United were the holders of the competition after beating Chelsea in the previous season’s final and headed into the second leg at the Emirates with a narrow advantage, John O’Shea having scored the only goal of the game in Manchester.
Arsenal fans were expectant as their side sought a second Champions League final appearance in three seasons, though the north Londoners were silenced inside the opening 11 minutes as the Red Devils struck twice through Ji-Sung Park and Cristiano Ronaldo’s 40-yard free-kick.
That effort from Ronaldo was worth inclusion on this feature alone, but it is the Portuguese’s second of the evening that we’ve opted for and a goal that symbolised the devastating effectiveness of United at that time.
Arsenal were undone from their own attack following a stunning and clinical counter from the visitors, a sweeping move that began with a clever back-heeled flick from Ronaldo into Park.
Arsenal v @ManUtd
= One of THE great #UCL counterattacking goals 🤩
Ronaldo ➡️ Park ⤴️ Rooney ↗️ Ronaldo ⚽️ pic.twitter.com/TeEADQNB2U
— UEFA Champions League (@ChampionsLeague) January 25, 2019
The South Korean was famed for his lung-busting efforts and charged into enemy territory, before releasing Wayne Rooney down the left in lightning-quick fashion.

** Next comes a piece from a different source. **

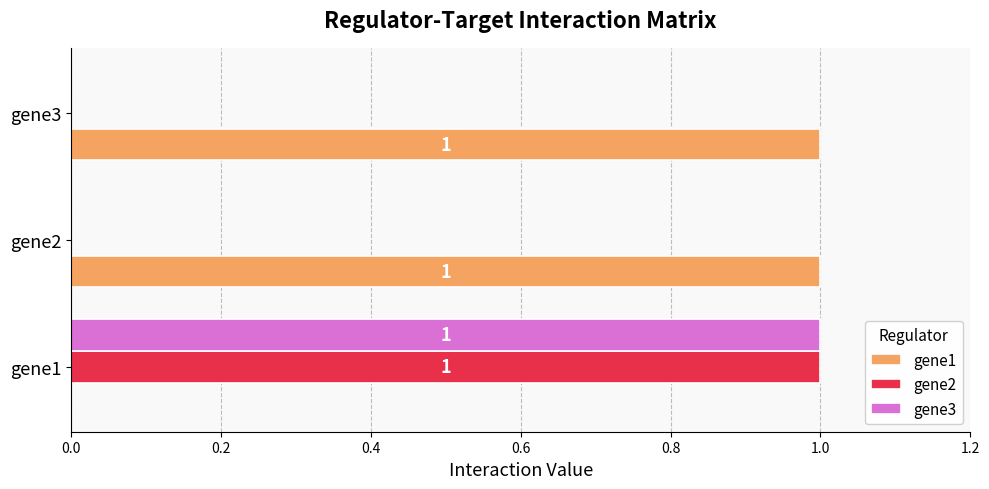

What is the highest value of the gene1 series?

1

After driving forward the striker lifts his head and plays an inviting ball across the Arsenal penalty area, his cross met by a rampaging Ronaldo who rejoins the attack and slams home an emphatic finish.
The Ronaldo-Rooney partnership at their youthful peak remains one of the most iconic combinations of the Premier League era, two players capable of deciding games in an instant.